• **What the task requires**
Word for word, output the data, with none of its pictures.

Intrinsic camera parameters
#####

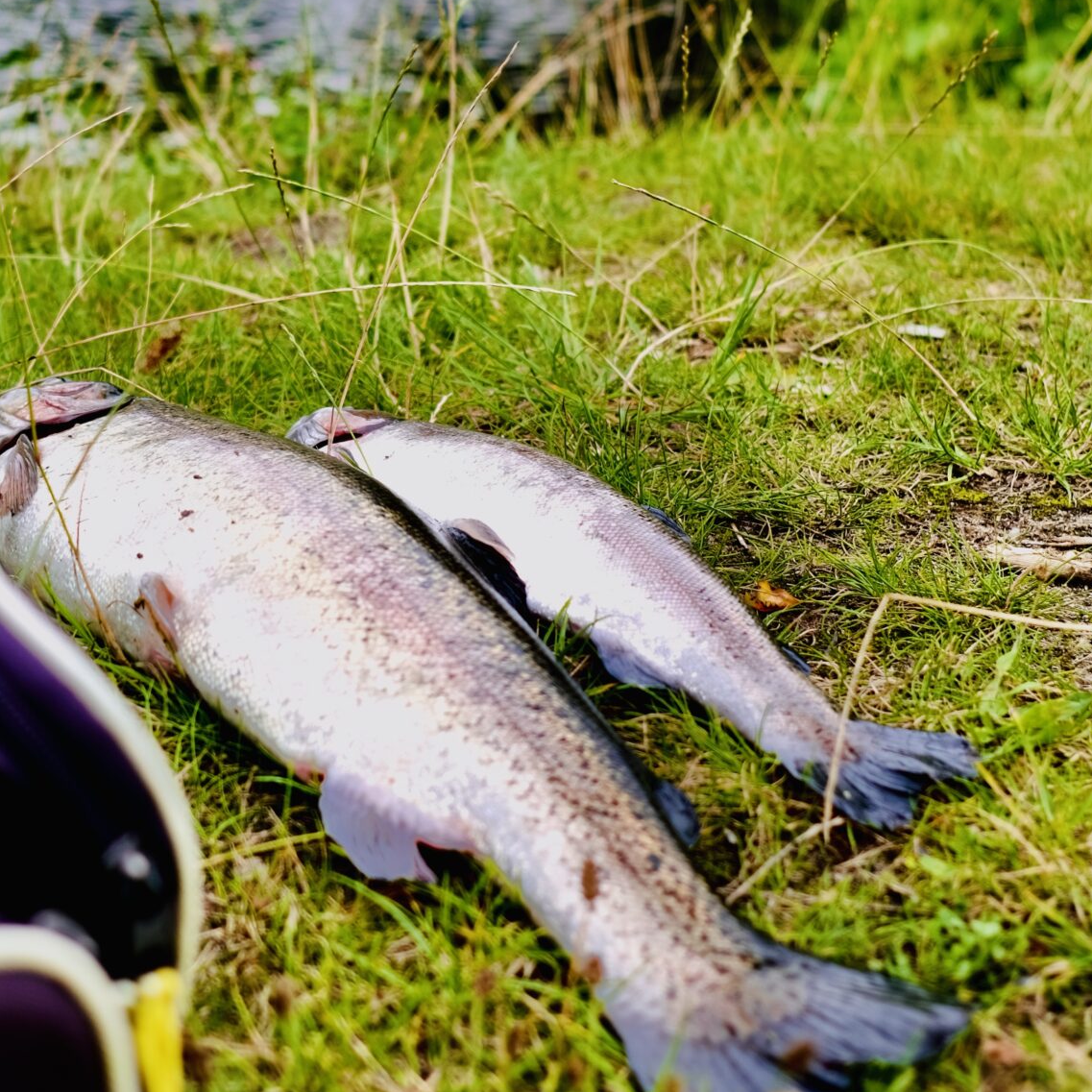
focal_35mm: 67
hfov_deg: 25.7
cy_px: 328
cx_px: 465
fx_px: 2391
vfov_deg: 25.5
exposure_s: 1/250
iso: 80
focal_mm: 23
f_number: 2.8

#####

• **Result of the exercise**
focal_35mm: 67
hfov_deg: 25.7
cy_px: 328
cx_px: 465
fx_px: 2391
vfov_deg: 25.5
exposure_s: 1/250
iso: 80
focal_mm: 23
f_number: 2.8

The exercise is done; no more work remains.